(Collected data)
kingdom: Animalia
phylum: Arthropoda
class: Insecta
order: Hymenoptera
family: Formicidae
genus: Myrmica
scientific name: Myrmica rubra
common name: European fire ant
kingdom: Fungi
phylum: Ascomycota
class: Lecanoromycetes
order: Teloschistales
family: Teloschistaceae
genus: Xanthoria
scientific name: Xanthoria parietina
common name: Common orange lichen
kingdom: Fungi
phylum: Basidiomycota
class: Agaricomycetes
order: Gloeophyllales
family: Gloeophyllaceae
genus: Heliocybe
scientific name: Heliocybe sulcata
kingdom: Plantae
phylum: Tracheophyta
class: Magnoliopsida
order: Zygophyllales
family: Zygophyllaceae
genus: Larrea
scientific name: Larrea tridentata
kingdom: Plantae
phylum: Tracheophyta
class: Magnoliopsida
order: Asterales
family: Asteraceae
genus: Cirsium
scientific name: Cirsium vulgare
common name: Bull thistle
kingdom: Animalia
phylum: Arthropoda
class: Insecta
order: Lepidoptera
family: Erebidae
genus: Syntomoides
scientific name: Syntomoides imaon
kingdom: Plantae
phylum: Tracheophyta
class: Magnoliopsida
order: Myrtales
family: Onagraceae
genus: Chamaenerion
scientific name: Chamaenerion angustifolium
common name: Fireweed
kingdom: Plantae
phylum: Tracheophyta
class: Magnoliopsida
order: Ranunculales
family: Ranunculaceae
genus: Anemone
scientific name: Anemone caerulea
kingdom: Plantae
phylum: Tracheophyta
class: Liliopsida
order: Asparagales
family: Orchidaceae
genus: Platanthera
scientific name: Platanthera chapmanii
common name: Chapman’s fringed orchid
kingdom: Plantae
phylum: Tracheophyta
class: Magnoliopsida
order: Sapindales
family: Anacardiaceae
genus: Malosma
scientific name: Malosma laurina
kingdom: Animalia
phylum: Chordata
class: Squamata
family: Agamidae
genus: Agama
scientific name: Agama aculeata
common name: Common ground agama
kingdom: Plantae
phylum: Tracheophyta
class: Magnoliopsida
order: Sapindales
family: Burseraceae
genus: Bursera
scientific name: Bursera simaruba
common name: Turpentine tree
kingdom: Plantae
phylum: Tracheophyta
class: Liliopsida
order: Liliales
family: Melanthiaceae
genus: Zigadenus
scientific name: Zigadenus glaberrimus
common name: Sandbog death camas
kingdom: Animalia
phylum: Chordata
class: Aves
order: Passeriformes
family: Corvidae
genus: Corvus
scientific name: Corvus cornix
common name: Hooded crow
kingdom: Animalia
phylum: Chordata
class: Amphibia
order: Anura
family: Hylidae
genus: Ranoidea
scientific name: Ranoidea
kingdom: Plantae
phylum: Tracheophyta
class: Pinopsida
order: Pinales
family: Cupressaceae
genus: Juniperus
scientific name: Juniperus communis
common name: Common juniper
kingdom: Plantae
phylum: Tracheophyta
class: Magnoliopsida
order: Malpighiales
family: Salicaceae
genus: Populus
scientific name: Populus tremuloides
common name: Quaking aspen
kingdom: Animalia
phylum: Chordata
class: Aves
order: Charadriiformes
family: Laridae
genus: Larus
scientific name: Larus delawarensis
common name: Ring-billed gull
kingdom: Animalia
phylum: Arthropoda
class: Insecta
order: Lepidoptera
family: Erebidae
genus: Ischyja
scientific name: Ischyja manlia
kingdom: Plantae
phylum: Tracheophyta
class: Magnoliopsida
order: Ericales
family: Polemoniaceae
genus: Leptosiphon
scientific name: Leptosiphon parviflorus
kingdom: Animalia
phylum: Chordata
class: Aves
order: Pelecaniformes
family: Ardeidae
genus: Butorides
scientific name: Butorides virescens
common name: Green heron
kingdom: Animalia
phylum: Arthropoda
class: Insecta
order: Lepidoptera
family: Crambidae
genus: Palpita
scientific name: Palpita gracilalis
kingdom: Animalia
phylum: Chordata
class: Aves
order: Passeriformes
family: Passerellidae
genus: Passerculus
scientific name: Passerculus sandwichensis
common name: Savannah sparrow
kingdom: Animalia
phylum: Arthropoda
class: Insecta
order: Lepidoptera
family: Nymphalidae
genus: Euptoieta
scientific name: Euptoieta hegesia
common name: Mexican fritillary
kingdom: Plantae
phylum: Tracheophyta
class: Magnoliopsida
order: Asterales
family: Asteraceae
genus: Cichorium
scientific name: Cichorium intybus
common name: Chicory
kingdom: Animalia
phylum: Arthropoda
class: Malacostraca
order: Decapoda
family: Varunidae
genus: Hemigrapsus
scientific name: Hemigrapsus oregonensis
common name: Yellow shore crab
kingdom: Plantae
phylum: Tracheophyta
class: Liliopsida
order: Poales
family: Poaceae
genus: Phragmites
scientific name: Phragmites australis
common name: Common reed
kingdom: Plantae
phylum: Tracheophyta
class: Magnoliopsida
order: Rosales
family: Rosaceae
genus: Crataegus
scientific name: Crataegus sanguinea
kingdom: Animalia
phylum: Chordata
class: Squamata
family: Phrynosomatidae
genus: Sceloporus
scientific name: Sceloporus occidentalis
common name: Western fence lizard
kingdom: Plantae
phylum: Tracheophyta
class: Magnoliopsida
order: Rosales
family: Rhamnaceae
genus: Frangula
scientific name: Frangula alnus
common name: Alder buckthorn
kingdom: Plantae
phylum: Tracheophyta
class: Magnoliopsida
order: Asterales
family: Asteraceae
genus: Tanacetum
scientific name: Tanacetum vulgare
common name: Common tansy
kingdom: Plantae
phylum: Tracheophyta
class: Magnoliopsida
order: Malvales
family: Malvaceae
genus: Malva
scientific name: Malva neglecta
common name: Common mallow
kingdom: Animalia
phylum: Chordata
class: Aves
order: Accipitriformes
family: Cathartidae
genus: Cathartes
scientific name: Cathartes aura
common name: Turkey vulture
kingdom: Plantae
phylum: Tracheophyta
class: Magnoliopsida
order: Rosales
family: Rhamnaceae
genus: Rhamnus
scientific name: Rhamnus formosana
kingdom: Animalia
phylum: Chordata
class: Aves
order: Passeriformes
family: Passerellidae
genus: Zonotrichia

YOUR TASK »
Write out every line of the records above word for word, keeping each line and its order unchanged.

RESPONSE »
kingdom: Animalia
phylum: Arthropoda
class: Insecta
order: Hymenoptera
family: Formicidae
genus: Myrmica
scientific name: Myrmica rubra
common name: European fire ant
kingdom: Fungi
phylum: Ascomycota
class: Lecanoromycetes
order: Teloschistales
family: Teloschistaceae
genus: Xanthoria
scientific name: Xanthoria parietina
common name: Common orange lichen
kingdom: Fungi
phylum: Basidiomycota
class: Agaricomycetes
order: Gloeophyllales
family: Gloeophyllaceae
genus: Heliocybe
scientific name: Heliocybe sulcata
kingdom: Plantae
phylum: Tracheophyta
class: Magnoliopsida
order: Zygophyllales
family: Zygophyllaceae
genus: Larrea
scientific name: Larrea tridentata
kingdom: Plantae
phylum: Tracheophyta
class: Magnoliopsida
order: Asterales
family: Asteraceae
genus: Cirsium
scientific name: Cirsium vulgare
common name: Bull thistle
kingdom: Animalia
phylum: Arthropoda
class: Insecta
order: Lepidoptera
family: Erebidae
genus: Syntomoides
scientific name: Syntomoides imaon
kingdom: Plantae
phylum: Tracheophyta
class: Magnoliopsida
order: Myrtales
family: Onagraceae
genus: Chamaenerion
scientific name: Chamaenerion angustifolium
common name: Fireweed
kingdom: Plantae
phylum: Tracheophyta
class: Magnoliopsida
order: Ranunculales
family: Ranunculaceae
genus: Anemone
scientific name: Anemone caerulea
kingdom: Plantae
phylum: Tracheophyta
class: Liliopsida
order: Asparagales
family: Orchidaceae
genus: Platanthera
scientific name: Platanthera chapmanii
common name: Chapman’s fringed orchid
kingdom: Plantae
phylum: Tracheophyta
class: Magnoliopsida
order: Sapindales
family: Anacardiaceae
genus: Malosma
scientific name: Malosma laurina
kingdom: Animalia
phylum: Chordata
class: Squamata
family: Agamidae
genus: Agama
scientific name: Agama aculeata
common name: Common ground agama
kingdom: Plantae
phylum: Tracheophyta
class: Magnoliopsida
order: Sapindales
family: Burseraceae
genus: Bursera
scientific name: Bursera simaruba
common name: Turpentine tree
kingdom: Plantae
phylum: Tracheophyta
class: Liliopsida
order: Liliales
family: Melanthiaceae
genus: Zigadenus
scientific name: Zigadenus glaberrimus
common name: Sandbog death camas
kingdom: Animalia
phylum: Chordata
class: Aves
order: Passeriformes
family: Corvidae
genus: Corvus
scientific name: Corvus cornix
common name: Hooded crow
kingdom: Animalia
phylum: Chordata
class: Amphibia
order: Anura
family: Hylidae
genus: Ranoidea
scientific name: Ranoidea
kingdom: Plantae
phylum: Tracheophyta
class: Pinopsida
order: Pinales
family: Cupressaceae
genus: Juniperus
scientific name: Juniperus communis
common name: Common juniper
kingdom: Plantae
phylum: Tracheophyta
class: Magnoliopsida
order: Malpighiales
family: Salicaceae
genus: Populus
scientific name: Populus tremuloides
common name: Quaking aspen
kingdom: Animalia
phylum: Chordata
class: Aves
order: Charadriiformes
family: Laridae
genus: Larus
scientific name: Larus delawarensis
common name: Ring-billed gull
kingdom: Animalia
phylum: Arthropoda
class: Insecta
order: Lepidoptera
family: Erebidae
genus: Ischyja
scientific name: Ischyja manlia
kingdom: Plantae
phylum: Tracheophyta
class: Magnoliopsida
order: Ericales
family: Polemoniaceae
genus: Leptosiphon
scientific name: Leptosiphon parviflorus
kingdom: Animalia
phylum: Chordata
class: Aves
order: Pelecaniformes
family: Ardeidae
genus: Butorides
scientific name: Butorides virescens
common name: Green heron
kingdom: Animalia
phylum: Arthropoda
class: Insecta
order: Lepidoptera
family: Crambidae
genus: Palpita
scientific name: Palpita gracilalis
kingdom: Animalia
phylum: Chordata
class: Aves
order: Passeriformes
family: Passerellidae
genus: Passerculus
scientific name: Passerculus sandwichensis
common name: Savannah sparrow
kingdom: Animalia
phylum: Arthropoda
class: Insecta
order: Lepidoptera
family: Nymphalidae
genus: Euptoieta
scientific name: Euptoieta hegesia
common name: Mexican fritillary
kingdom: Plantae
phylum: Tracheophyta
class: Magnoliopsida
order: Asterales
family: Asteraceae
genus: Cichorium
scientific name: Cichorium intybus
common name: Chicory
kingdom: Animalia
phylum: Arthropoda
class: Malacostraca
order: Decapoda
family: Varunidae
genus: Hemigrapsus
scientific name: Hemigrapsus oregonensis
common name: Yellow shore crab
kingdom: Plantae
phylum: Tracheophyta
class: Liliopsida
order: Poales
family: Poaceae
genus: Phragmites
scientific name: Phragmites australis
common name: Common reed
kingdom: Plantae
phylum: Tracheophyta
class: Magnoliopsida
order: Rosales
family: Rosaceae
genus: Crataegus
scientific name: Crataegus sanguinea
kingdom: Animalia
phylum: Chordata
class: Squamata
family: Phrynosomatidae
genus: Sceloporus
scientific name: Sceloporus occidentalis
common name: Western fence lizard
kingdom: Plantae
phylum: Tracheophyta
class: Magnoliopsida
order: Rosales
family: Rhamnaceae
genus: Frangula
scientific name: Frangula alnus
common name: Alder buckthorn
kingdom: Plantae
phylum: Tracheophyta
class: Magnoliopsida
order: Asterales
family: Asteraceae
genus: Tanacetum
scientific name: Tanacetum vulgare
common name: Common tansy
kingdom: Plantae
phylum: Tracheophyta
class: Magnoliopsida
order: Malvales
family: Malvaceae
genus: Malva
scientific name: Malva neglecta
common name: Common mallow
kingdom: Animalia
phylum: Chordata
class: Aves
order: Accipitriformes
family: Cathartidae
genus: Cathartes
scientific name: Cathartes aura
common name: Turkey vulture
kingdom: Plantae
phylum: Tracheophyta
class: Magnoliopsida
order: Rosales
family: Rhamnaceae
genus: Rhamnus
scientific name: Rhamnus formosana
kingdom: Animalia
phylum: Chordata
class: Aves
order: Passeriformes
family: Passerellidae
genus: Zonotrichia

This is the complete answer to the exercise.